The sad fact is that we import 50% of our vegetables and 90% of our fruit – a truly shocking statistic given that with a bit more care and a lot less greed we could be far more self-sufficient. And it’s us, the consumers, who are to blame. Yes, the big supermarkets might encourage you to gorge on Quality Street and mince pies throughout December, but it’s we (well not me, obviously) who demand courgettes and plastic bags of salad leaves (most of which we throw away) in the middle of grim midwinter. The sight of empty shelves might be a shock, but they’re teaching us an important lesson: put away your damned spiralizer and embrace the native veg that are in season instead.

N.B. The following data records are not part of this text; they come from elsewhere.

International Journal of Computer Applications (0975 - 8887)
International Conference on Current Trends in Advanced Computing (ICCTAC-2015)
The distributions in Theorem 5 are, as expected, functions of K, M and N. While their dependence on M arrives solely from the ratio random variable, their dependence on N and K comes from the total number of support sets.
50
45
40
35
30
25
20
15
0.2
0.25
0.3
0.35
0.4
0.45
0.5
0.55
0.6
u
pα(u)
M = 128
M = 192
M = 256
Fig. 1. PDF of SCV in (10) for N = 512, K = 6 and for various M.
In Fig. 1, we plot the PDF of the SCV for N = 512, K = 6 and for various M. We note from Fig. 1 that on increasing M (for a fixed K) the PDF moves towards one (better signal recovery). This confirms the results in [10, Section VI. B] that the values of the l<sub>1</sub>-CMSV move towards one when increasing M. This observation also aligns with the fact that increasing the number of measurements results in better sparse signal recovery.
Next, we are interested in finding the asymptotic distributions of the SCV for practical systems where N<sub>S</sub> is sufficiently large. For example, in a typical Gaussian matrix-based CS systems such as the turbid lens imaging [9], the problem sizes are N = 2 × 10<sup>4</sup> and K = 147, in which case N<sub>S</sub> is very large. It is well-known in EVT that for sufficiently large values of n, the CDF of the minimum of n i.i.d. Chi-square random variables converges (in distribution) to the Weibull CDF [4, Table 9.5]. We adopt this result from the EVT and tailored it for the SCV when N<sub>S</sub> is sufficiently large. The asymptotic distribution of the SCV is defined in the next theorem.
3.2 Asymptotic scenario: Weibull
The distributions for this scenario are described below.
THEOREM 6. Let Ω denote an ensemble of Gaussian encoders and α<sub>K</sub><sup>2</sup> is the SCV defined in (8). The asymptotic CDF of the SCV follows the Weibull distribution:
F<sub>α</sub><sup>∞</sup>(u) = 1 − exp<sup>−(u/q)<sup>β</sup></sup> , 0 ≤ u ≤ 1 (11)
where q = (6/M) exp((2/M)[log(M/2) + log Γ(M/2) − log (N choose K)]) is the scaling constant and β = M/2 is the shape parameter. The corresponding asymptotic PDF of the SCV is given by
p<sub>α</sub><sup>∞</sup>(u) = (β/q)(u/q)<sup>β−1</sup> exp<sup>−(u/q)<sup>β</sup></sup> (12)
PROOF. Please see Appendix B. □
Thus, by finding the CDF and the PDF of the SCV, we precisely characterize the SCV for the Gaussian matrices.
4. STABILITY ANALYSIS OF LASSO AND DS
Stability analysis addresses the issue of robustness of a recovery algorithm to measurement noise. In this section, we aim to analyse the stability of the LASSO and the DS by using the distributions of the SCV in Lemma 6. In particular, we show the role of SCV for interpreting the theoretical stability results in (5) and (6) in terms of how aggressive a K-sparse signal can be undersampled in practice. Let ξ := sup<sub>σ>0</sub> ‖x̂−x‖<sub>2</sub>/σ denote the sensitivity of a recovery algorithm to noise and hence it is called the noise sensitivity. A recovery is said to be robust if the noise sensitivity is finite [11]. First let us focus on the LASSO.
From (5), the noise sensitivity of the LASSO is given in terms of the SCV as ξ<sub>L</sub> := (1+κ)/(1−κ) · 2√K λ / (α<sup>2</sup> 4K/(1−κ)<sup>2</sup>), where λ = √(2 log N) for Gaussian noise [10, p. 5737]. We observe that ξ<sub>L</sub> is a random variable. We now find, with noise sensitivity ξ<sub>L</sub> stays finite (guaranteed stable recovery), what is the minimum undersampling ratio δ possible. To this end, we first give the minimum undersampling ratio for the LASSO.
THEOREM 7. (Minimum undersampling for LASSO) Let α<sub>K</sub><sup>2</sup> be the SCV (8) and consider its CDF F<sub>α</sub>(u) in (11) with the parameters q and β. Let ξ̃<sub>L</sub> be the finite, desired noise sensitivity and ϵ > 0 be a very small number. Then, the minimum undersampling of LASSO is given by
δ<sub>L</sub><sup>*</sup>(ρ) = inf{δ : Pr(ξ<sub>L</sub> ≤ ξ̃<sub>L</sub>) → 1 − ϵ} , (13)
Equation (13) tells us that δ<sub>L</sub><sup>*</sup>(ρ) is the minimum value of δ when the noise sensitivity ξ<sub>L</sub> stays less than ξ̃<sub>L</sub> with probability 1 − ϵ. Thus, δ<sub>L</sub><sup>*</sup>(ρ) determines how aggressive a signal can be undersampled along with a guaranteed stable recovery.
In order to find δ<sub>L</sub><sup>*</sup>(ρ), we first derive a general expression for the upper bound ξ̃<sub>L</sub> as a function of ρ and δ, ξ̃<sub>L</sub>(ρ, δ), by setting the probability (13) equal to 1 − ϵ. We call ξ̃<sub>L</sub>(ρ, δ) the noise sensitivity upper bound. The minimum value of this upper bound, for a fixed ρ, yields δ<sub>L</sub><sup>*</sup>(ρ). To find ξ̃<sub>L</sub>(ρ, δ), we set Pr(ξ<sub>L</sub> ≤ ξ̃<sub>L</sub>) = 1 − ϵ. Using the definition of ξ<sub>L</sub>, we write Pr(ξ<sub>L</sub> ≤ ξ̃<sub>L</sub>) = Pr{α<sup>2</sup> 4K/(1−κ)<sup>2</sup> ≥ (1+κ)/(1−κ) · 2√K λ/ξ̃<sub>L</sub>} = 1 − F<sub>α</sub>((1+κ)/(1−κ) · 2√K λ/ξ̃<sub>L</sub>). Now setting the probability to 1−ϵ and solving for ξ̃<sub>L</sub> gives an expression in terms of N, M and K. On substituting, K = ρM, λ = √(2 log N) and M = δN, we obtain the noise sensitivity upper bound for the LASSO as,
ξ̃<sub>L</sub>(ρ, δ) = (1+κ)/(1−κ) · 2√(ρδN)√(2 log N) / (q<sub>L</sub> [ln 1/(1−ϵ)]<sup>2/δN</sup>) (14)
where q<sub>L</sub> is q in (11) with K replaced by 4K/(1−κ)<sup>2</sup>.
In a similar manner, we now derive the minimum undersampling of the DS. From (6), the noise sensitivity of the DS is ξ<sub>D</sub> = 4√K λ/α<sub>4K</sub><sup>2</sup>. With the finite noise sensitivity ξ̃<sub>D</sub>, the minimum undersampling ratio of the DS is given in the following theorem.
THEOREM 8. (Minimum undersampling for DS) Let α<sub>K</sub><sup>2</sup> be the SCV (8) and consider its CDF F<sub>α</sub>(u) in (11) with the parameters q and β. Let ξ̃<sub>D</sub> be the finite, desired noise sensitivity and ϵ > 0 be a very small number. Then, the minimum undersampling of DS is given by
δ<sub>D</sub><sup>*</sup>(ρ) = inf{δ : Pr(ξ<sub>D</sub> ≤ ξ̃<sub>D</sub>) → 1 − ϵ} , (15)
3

Mind you, buying locally and with due regard to food miles isn’t always as easy as it might seem. It was this magazine that reported some years ago that the Duchy Original carrots we religiously bought from Waitrose in Cirencester hadn’t actually been dug up at Highgrove and rushed to the shelves within hours, but had instead been on a four-day journey to South Wales and back to be washed and packaged before hitting the shops. Definitely food for thought.
Working from home can often require a difficult balancing act. Conference calls have to be arranged around the dogs’ feeding time and there is always the Voice From Below to interrupt your train of thought with important news about a woodpecker in the garden or the lack of milk in the fridge.
One benefit, however, is not having to put up with the bad habits of your office colleagues (not that mine have any, honest). My rudimentary research seems to suggest that most of this offensive behaviour surrounds food and its consumption, with the lingering aroma of microwaved prawns wafting across the room now seen in British courts as justifiable mitigation for murder.
I would be interested to hear from you, our army of readers, about your own particular office-based hates. I suspect that we will return to this subject on a regular basis.